- Required action
Rewrite all of the data below as a Markdown table with two columns, Row and Line, giving each line its own numbered row and omitting blank lines. Leave the pictures out of your answer.

Records provided section start

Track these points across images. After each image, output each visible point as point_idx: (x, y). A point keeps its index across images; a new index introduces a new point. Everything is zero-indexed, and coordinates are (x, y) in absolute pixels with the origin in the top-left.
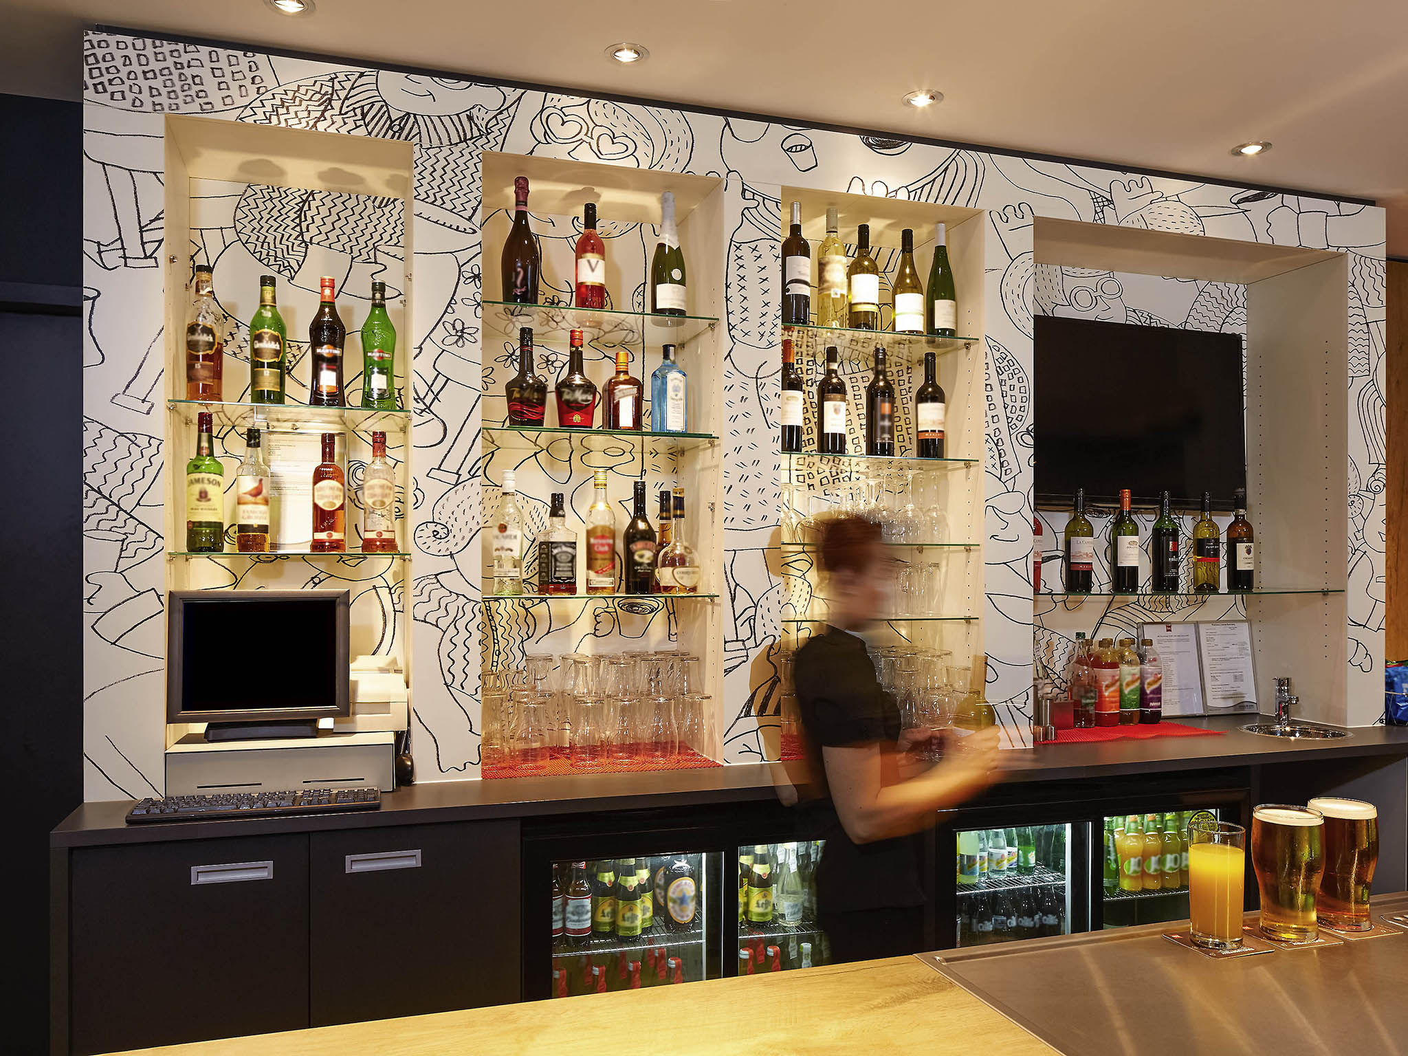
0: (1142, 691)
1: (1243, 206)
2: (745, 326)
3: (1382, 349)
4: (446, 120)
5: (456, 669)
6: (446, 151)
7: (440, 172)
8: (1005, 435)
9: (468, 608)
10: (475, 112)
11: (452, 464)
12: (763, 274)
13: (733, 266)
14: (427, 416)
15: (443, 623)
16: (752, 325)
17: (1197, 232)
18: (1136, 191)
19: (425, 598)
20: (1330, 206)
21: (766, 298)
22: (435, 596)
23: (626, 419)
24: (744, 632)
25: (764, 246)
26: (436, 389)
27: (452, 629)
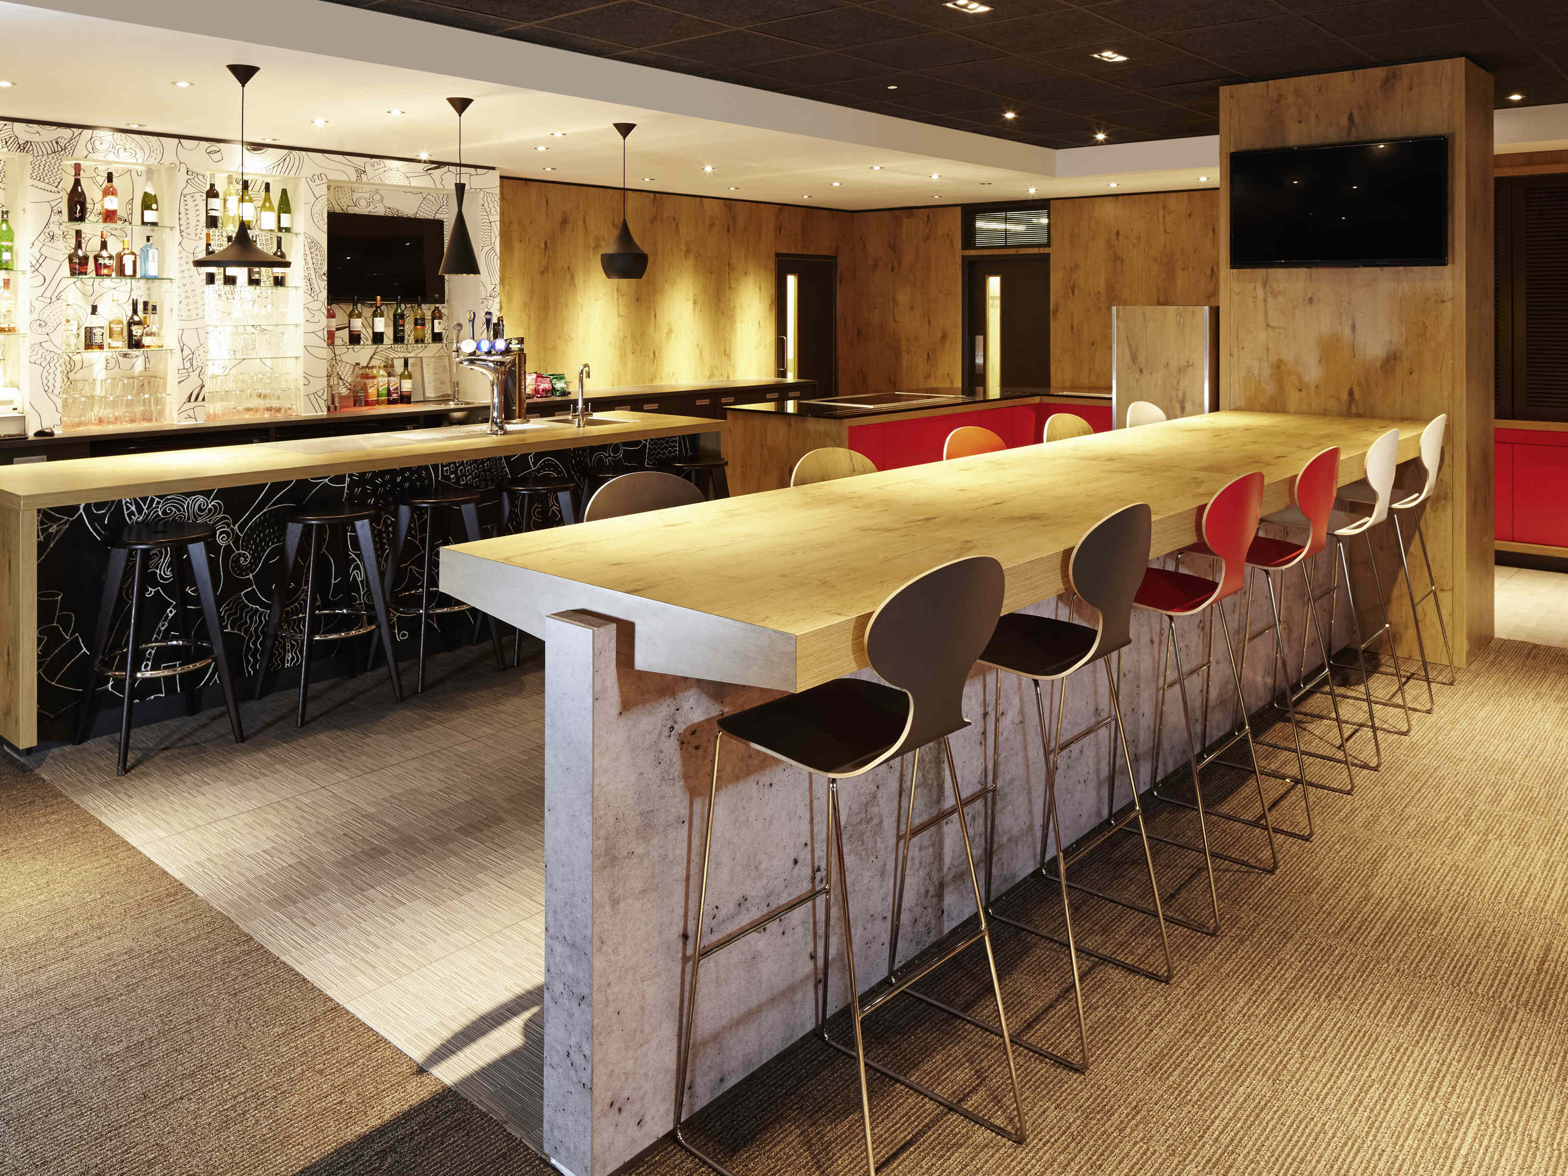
0: (389, 390)
1: (429, 172)
2: (188, 231)
3: (497, 233)
4: (46, 144)
5: (50, 385)
6: (45, 157)
7: (42, 167)
8: (313, 276)
9: (56, 357)
10: (59, 140)
11: (47, 294)
12: (197, 208)
13: (183, 204)
14: (36, 273)
15: (44, 364)
16: (191, 230)
17: (407, 184)
18: (377, 167)
19: (35, 353)
20: (472, 170)
21: (198, 218)
22: (40, 352)
23: (129, 271)
24: (188, 365)
25: (197, 196)
26: (40, 261)
27: (48, 367)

Records provided section end

- Result for this exercise
| Row | Line |
|---|---|
| 1 | Track these points across images. After each image, output each visible point as point_idx: (x, y). A point keeps its index across images; a new index introduces a new point. Everything is zero-indexed, and coordinates are (x, y) in absolute pixels with the origin in the top-left. |
| 2 | 0: (1142, 691) |
| 3 | 1: (1243, 206) |
| 4 | 2: (745, 326) |
| 5 | 3: (1382, 349) |
| 6 | 4: (446, 120) |
| 7 | 5: (456, 669) |
| 8 | 6: (446, 151) |
| 9 | 7: (440, 172) |
| 10 | 8: (1005, 435) |
| 11 | 9: (468, 608) |
| 12 | 10: (475, 112) |
| 13 | 11: (452, 464) |
| 14 | 12: (763, 274) |
| 15 | 13: (733, 266) |
| 16 | 14: (427, 416) |
| 17 | 15: (443, 623) |
| 18 | 16: (752, 325) |
| 19 | 17: (1197, 232) |
| 20 | 18: (1136, 191) |
| 21 | 19: (425, 598) |
| 22 | 20: (1330, 206) |
| 23 | 21: (766, 298) |
| 24 | 22: (435, 596) |
| 25 | 23: (626, 419) |
| 26 | 24: (744, 632) |
| 27 | 25: (764, 246) |
| 28 | 26: (436, 389) |
| 29 | 27: (452, 629) |
| 30 | 0: (389, 390) |
| 31 | 1: (429, 172) |
| 32 | 2: (188, 231) |
| 33 | 3: (497, 233) |
| 34 | 4: (46, 144) |
| 35 | 5: (50, 385) |
| 36 | 6: (45, 157) |
| 37 | 7: (42, 167) |
| 38 | 8: (313, 276) |
| 39 | 9: (56, 357) |
| 40 | 10: (59, 140) |
| 41 | 11: (47, 294) |
| 42 | 12: (197, 208) |
| 43 | 13: (183, 204) |
| 44 | 14: (36, 273) |
| 45 | 15: (44, 364) |
| 46 | 16: (191, 230) |
| 47 | 17: (407, 184) |
| 48 | 18: (377, 167) |
| 49 | 19: (35, 353) |
| 50 | 20: (472, 170) |
| 51 | 21: (198, 218) |
| 52 | 22: (40, 352) |
| 53 | 23: (129, 271) |
| 54 | 24: (188, 365) |
| 55 | 25: (197, 196) |
| 56 | 26: (40, 261) |
| 57 | 27: (48, 367) |